Source records:
────────

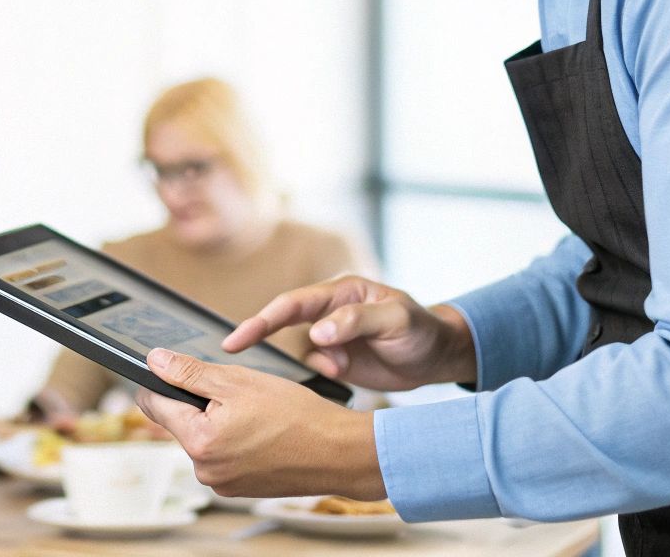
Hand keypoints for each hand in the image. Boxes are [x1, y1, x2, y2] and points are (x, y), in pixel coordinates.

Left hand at [134, 348, 383, 498]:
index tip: (176, 368)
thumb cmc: (297, 415)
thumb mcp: (238, 382)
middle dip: (199, 401)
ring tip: (256, 412)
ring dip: (219, 420)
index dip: (163, 380)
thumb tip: (155, 361)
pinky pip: (224, 455)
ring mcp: (223, 483)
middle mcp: (205, 470)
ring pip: (204, 438)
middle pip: (180, 421)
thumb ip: (190, 372)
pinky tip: (263, 431)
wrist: (339, 452)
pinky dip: (236, 439)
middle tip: (237, 391)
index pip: (154, 404)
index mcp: (199, 442)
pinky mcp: (240, 488)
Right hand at [222, 275, 474, 390]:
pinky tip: (343, 376)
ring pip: (300, 350)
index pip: (293, 303)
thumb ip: (356, 321)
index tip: (237, 338)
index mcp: (340, 292)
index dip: (262, 318)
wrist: (438, 356)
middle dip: (258, 334)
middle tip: (231, 351)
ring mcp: (331, 337)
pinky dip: (321, 375)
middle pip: (283, 321)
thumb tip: (317, 333)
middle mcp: (329, 312)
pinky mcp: (336, 360)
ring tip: (340, 369)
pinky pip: (314, 368)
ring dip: (313, 363)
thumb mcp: (396, 320)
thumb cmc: (421, 329)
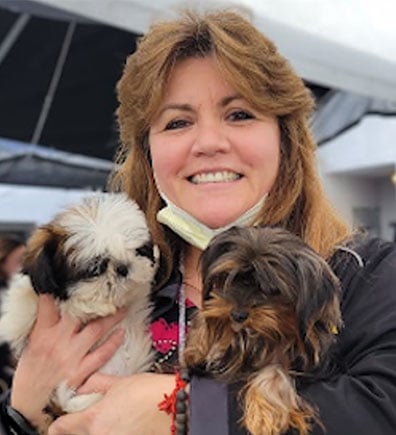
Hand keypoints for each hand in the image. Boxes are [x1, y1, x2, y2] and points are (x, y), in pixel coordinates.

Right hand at [11, 295, 125, 429]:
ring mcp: (71, 356)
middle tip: (111, 290)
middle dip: (95, 300)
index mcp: (42, 333)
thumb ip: (44, 325)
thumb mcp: (31, 345)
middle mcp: (58, 341)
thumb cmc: (31, 373)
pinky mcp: (81, 372)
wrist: (30, 405)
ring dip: (112, 318)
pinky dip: (113, 343)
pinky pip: (101, 354)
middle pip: (80, 314)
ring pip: (96, 329)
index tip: (71, 278)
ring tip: (123, 308)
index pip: (49, 305)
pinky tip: (121, 334)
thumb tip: (55, 304)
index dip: (58, 290)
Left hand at [48, 372, 173, 434]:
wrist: (178, 407)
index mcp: (93, 420)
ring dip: (97, 431)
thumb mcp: (121, 383)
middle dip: (79, 427)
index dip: (61, 421)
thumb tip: (82, 386)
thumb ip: (97, 385)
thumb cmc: (152, 393)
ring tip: (113, 419)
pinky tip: (124, 426)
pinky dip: (112, 433)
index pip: (59, 428)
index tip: (65, 418)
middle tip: (95, 415)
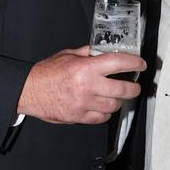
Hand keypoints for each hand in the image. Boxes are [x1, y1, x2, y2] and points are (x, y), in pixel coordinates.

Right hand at [17, 46, 145, 123]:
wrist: (28, 91)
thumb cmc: (46, 73)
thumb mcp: (68, 55)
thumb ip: (88, 53)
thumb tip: (105, 51)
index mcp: (86, 68)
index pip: (119, 63)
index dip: (134, 63)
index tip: (140, 64)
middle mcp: (88, 86)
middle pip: (123, 89)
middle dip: (133, 88)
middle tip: (134, 85)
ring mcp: (84, 104)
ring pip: (114, 106)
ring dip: (117, 101)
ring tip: (114, 95)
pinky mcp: (79, 117)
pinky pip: (101, 118)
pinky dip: (105, 113)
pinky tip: (102, 106)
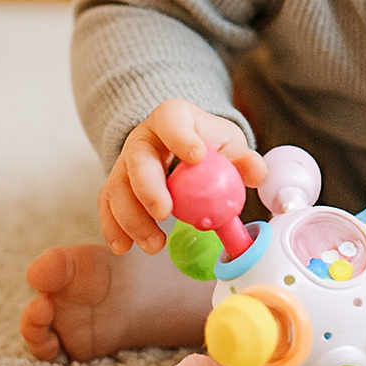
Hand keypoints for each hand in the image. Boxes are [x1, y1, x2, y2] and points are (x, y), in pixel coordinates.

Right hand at [98, 98, 267, 256]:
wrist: (182, 145)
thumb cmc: (205, 143)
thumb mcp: (227, 142)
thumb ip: (242, 158)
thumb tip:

────────

- Task statement
Write the records above out again word for word, skipping each picture.

- Output for this task
Hand keypoints for each hand in the image. Boxes are [x1, y1, x2, y2] and points are (x, y), in pixel coordinates.

Left hand at [134, 348, 383, 498]:
index tip: (176, 368)
thumb cmc: (297, 415)
thumb mcp: (238, 382)
middle dip: (199, 401)
ring tip: (256, 412)
ring dip: (219, 420)
index dip: (163, 380)
thumb tip: (155, 361)
pinky pip: (224, 455)
ring mcp: (223, 483)
middle mcp: (205, 470)
ring pip: (204, 438)
middle pip: (180, 421)
thumb ip: (190, 372)
pinky tip: (263, 431)
wrist: (339, 452)
pinky dip: (236, 439)
middle tip: (237, 391)
index pip: (154, 404)
index mcp: (199, 442)
pinky mcp: (240, 488)
Right hand at [222, 275, 474, 390]:
pinky tip: (343, 376)
ring pip: (300, 350)
index pip: (293, 303)
thumb ip: (356, 321)
index tip: (237, 338)
index mcp: (340, 292)
index dip: (262, 318)
wrist: (438, 356)
middle dip: (258, 334)
middle tip: (231, 351)
ring mcp: (331, 337)
pinky dip: (321, 375)
middle pip: (283, 321)
thumb tip: (317, 333)
middle mcp: (329, 312)
pinky mcp: (336, 360)
ring tip: (340, 369)
pinky pip: (314, 368)
ring dip: (313, 363)
thumb mcp: (396, 320)
thumb cmc: (421, 329)
Hand keypoints for each hand in the image. Boxes are [x1, y1, x2, y2] and points are (x, y), in pixel coordinates.

Right hand at [11, 295, 125, 429]:
ring mcp: (71, 356)
middle tip: (111, 290)
middle dip: (95, 300)
index mcp: (42, 333)
thumb ip: (44, 325)
thumb mcp: (31, 345)
middle mcp: (58, 341)
thumb cmc: (31, 373)
pinky mcp: (81, 372)
wrist: (30, 405)
ring dip: (112, 318)
pinky dip: (113, 343)
pinky pip: (101, 354)
middle pip: (80, 314)
ring pip: (96, 329)
index tip: (71, 278)
ring tip: (123, 308)
index pip: (49, 305)
pinky tip: (121, 334)
thumb tip: (55, 304)
index dip: (58, 290)
Left hand at [48, 372, 173, 434]:
wrist: (178, 407)
index mcp: (93, 420)
ring dip: (97, 431)
thumb mcp: (121, 383)
middle dip: (79, 427)
index dip: (61, 421)
thumb tip: (82, 386)
thumb ip: (97, 385)
thumb cmc: (152, 393)
ring tip: (113, 419)
pinky tip: (124, 426)
pinky dip: (112, 433)
index pip: (59, 428)
index tip: (65, 418)
middle tip: (95, 415)
Hand keypoints for each hand in the image. Boxes are [x1, y1, x2, y2] and points are (x, y), in pixel coordinates.

Right hand at [17, 46, 145, 123]:
wrist: (28, 91)
thumb cmc: (46, 73)
thumb mcp: (68, 55)
thumb ip: (88, 53)
thumb tip: (105, 51)
index mcp: (86, 68)
index pip: (119, 63)
index dip: (134, 63)
index tip: (140, 64)
middle mcp: (88, 86)
middle pip: (123, 89)
middle dip: (133, 88)
middle tip: (134, 85)
ring mcp: (84, 104)
ring pip: (114, 106)
ring dip: (117, 101)
ring tip: (114, 95)
pinky mcp: (79, 117)
pinky pip: (101, 118)
pinky dip: (105, 113)
pinky tip: (102, 106)
Hand keypoints for each hand in the image. Boxes are [x1, y1, x2, y2] and points are (x, y), in pixel coordinates.

Right hand at [98, 98, 267, 256]:
wrist: (182, 145)
thumb cmc: (205, 143)
thumb mcp: (227, 142)
thumb ip: (242, 158)
thumb tip:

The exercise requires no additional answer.